Georgia

Casualties

Last updated: 27 October 2017

Casualties Overview

All known casualties by end 2016

At least 1,307 mine/explosive remnants of war (ERW) casualties

Casualties in 2016

0 (2015: 2)

2016 casualties by survival outcome

0 (2015: 1 killed; 1 injured)

2016 casualties by device type

0

 

No mine/ERW casualties were identified in Georgia in 2016. In 2015, the Monitor identified two new civilian antivehicle mine casualties in Georgia, in South Ossetia.[1] This represents a similar low rate of casualties to recent years.

The ICRC and the Georgian Red Cross Society (GRCS), collected casualty data. GRCS volunteers, supported by the ICRC, collected data on 1,307 mine/ERW victims as of August 2017 (226 killed; 1,081 injured).[2] ICRC/GRCS data identified mine/ERW casualties, or victims, in 10 regions of Georgia: Tbilisi, Kvemo Kartli, Shida Kartli, Imereti, Samegrelo, Svaneti, Samtskhe, Javakheti, Kakheti, and Achara. The data indicated that males made up 85% of mine/ERW casualties, while 15% were female. Civilians made up 57% of the casualties with 43% military—combatants at the time of their incident or engaged in police/law enforcement duties. Casualties were caused by mines, ERW, and improvised mines (victim-activated improvised explosive devices).[3]

ICBL Georgian Committee (ICBL-GC) had collected information on 921 mine/ERW casualties as of the end of 2013, but had not resumed data collection or updated the database as of October 2017.[4]

Cluster munition casualties

In Georgia, there have been at least 70 casualties due to cluster munitions; all were reported in 2008, including 61 casualties during strikes and nine due to unexploded submunitions.[5]



[1]One man killed in an explosion of an anti-tank mine in Tskhinvali,” REGNUM, 20 May 2015.

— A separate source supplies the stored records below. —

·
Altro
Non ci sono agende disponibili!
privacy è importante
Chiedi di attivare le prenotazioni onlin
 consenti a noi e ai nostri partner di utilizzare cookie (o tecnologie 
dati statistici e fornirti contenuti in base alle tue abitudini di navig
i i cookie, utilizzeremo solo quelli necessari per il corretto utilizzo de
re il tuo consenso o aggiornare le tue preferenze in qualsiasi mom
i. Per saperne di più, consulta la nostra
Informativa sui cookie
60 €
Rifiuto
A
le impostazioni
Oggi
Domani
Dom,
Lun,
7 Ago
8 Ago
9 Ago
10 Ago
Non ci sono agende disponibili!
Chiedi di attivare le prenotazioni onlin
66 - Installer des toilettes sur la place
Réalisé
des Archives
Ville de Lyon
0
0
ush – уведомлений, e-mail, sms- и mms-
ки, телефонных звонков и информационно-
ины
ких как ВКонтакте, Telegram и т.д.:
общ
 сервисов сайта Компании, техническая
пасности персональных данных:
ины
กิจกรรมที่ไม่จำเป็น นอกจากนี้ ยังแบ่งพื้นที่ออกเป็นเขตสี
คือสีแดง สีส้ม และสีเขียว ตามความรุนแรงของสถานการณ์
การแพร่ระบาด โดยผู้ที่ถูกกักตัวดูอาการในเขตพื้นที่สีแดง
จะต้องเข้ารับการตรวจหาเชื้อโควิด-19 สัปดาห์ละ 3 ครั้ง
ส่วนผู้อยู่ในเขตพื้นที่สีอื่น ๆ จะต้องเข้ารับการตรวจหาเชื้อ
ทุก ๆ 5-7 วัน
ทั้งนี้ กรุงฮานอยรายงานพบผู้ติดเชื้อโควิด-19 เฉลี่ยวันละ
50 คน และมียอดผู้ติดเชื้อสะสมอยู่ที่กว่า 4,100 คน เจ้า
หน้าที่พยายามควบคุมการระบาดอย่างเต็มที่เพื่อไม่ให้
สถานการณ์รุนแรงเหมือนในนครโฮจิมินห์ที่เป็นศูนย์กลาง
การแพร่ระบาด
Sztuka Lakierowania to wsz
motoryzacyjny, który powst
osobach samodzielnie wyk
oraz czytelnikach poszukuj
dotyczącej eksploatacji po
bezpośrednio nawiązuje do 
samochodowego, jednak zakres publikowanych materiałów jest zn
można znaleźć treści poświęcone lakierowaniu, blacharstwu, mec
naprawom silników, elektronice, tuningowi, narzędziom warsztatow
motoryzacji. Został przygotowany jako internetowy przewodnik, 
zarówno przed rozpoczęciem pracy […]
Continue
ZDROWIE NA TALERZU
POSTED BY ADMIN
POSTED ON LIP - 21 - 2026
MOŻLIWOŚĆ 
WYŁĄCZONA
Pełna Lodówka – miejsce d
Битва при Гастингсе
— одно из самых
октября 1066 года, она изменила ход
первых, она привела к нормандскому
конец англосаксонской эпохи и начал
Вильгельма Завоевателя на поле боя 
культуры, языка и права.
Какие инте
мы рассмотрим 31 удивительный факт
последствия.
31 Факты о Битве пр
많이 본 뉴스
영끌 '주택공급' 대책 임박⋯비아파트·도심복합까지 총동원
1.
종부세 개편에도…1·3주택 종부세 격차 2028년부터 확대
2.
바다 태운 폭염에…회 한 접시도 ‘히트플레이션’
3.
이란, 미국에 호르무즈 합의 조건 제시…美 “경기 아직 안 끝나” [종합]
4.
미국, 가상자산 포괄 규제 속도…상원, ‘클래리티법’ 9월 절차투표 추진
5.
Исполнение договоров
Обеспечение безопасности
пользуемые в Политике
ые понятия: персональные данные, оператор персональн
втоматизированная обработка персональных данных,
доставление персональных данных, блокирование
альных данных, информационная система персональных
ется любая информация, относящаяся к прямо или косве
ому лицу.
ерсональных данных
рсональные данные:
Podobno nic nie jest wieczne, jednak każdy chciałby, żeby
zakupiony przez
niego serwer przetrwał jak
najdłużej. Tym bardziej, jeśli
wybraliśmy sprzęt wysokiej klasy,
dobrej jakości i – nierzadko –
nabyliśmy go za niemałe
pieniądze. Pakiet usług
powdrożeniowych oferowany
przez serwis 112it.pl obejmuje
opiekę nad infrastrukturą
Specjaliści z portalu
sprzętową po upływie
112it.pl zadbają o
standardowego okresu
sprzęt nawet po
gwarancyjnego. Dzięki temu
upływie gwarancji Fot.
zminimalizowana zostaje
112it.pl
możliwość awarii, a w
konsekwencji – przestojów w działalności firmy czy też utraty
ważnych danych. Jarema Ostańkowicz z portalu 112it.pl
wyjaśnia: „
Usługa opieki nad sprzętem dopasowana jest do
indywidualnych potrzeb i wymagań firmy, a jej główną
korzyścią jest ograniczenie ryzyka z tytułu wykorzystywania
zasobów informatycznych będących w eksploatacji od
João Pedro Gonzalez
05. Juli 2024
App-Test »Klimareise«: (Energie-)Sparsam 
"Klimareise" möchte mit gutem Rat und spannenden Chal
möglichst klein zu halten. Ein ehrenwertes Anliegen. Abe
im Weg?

[2] Email from Nino Burtikashvili, Deputy Secretary General, GRCS, 29 August 2017.

[3] Ibid., 17 August 2017.

[4] Emails from Maia Buchukuri, ICBL-GC, 28 July 2014, and 16 June 2017.

[5] Human Rights Watch (HRW), A dying practice: use of cluster munitions by Georgia and Russia in August 2008 (New York: HRW, April 2009), pp. 40 and 57. Russian cluster munition strikes on populated areas killed 12 civilians and injured 46. Georgian cluster munitions killed at least one civilian and injured at least two more when they landed on or near the towns of Tirdznisi and Shindisi.